Filter task. Return each line of the material that holds the string "roll".

___

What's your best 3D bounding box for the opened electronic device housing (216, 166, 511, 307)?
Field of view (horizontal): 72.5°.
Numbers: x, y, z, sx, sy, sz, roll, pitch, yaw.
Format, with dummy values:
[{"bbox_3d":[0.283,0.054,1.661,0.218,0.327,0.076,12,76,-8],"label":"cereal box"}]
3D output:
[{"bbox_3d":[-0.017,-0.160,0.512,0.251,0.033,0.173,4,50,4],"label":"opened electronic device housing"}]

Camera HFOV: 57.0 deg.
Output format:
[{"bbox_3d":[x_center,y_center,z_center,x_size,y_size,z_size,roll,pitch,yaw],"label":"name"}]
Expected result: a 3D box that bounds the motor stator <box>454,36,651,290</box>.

___

▶ Exercise answer
Numbers: x, y, z, sx, sy, sz, roll, pitch, yaw.
[{"bbox_3d":[x_center,y_center,z_center,x_size,y_size,z_size,roll,pitch,yaw],"label":"name"}]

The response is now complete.